**Lista de actividades**
a) Responda, según el texto sobre la cicatrización de tatuajes:
(i) ¿Entre qué días posteriores al tatuaje la piel empieza a secarse y a formar costras?
(ii) ¿Hasta cuándo no está completamente curado un tatuaje recién hecho?
(iii) ¿Qué debe ocurrir con las costras?
b) Duplique del texto sobre la cicatrización de tatuajes el pasaje que va desde "Un tatuaje recién" hasta "dejar marcas permanentes.".
c) Retome el texto sobre la cicatrización de tatuajes y continúelo a partir de su última oración.

=== Fragmento de página ===

¿Cómo saber si tu tatuaje ya está curado?
El proceso de cicatrización de un tatuaje es clave para que luzca limpio, nítido y sin complicaciones. Muchos se preguntan cuándo pueden dejar de cuidarlo con tanta precaución, y la respuesta va más allá del aspecto visual.
Un tatuaje recién hecho comienza a sanar durante las primeras semanas, pero no está completamente curado hasta que desaparezca cualquier picazón o comezón. Es normal que, entre los 7 y 14 días posteriores, notes que la piel empieza a secarse y formar costras. Lo importante es no rascarte ni retirar esas costras: deben caerse solas. Si las arrancas antes de tiempo, podrías borrar partes del diseño o dejar marcas permanentes.

=== Datos para análisis ===

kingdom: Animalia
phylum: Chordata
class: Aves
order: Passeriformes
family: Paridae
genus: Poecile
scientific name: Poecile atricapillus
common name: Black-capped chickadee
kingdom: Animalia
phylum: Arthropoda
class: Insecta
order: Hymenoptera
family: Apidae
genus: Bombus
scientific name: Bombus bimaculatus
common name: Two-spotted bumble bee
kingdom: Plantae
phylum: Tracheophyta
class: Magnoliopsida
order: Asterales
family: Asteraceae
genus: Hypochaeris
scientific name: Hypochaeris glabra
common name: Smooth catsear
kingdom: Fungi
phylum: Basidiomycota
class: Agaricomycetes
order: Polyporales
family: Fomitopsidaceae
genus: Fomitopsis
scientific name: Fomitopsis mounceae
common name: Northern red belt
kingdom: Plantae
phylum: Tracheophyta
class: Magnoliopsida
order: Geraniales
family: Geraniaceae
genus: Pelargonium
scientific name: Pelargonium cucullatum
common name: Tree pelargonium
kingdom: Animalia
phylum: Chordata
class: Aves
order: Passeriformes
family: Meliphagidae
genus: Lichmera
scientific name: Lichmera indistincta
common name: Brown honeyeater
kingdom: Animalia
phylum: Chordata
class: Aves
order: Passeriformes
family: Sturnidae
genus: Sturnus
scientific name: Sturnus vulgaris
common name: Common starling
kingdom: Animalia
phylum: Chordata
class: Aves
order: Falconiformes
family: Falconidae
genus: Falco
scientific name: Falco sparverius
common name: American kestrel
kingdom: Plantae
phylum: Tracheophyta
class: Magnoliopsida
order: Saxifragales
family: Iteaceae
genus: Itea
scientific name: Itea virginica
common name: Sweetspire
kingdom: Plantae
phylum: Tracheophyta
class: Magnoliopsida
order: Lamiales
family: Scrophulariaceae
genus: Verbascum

===

**Problemas resueltos**
a)
(i) Entre los 7 y 14 días posteriores.
(ii) Hasta que desaparezca cualquier picazón o comezón.
(iii) Deben caerse solas, sin rascarse ni retirarlas.

b)
Un tatuaje recién hecho comienza a sanar durante las primeras semanas, pero no está completamente curado hasta que desaparezca cualquier picazón o comezón. Es normal que, entre los 7 y 14 días posteriores, notes que la piel empieza a secarse y formar costras. Lo importante es no rascarte ni retirar esas costras: deben caerse solas. Si las arrancas antes de tiempo, podrías borrar partes del diseño o dejar marcas permanentes.

c)
Otros signos de que tu tatuaje ya sanó son: la ausencia de enrojecimiento persistente, la piel ya no está caliente al tacto y el color del diseño vuelve a verse nítido, sin capas de piel muerta encima. Aunque el tatuaje parezca "cerrado", sigue siendo sensible, por eso es recomendable seguir hidratándolo con cremas ligeras y sin fragancia incluso después de que las costras caigan.
El sol es uno de los mayores enemigos del tatuaje nuevo. Durante las primeras semanas, evita la exposición directa. Incluso una vez curado, usar protector solar ayuda a que los colores no se apaguen con el tiempo.
En resumen: si ya no pica, las costras cayeron solas y la piel se siente suave y normal al tacto, es muy probable que tu tatuaje esté completamente curado. Escucha a tu cuerpo: la piel no miente.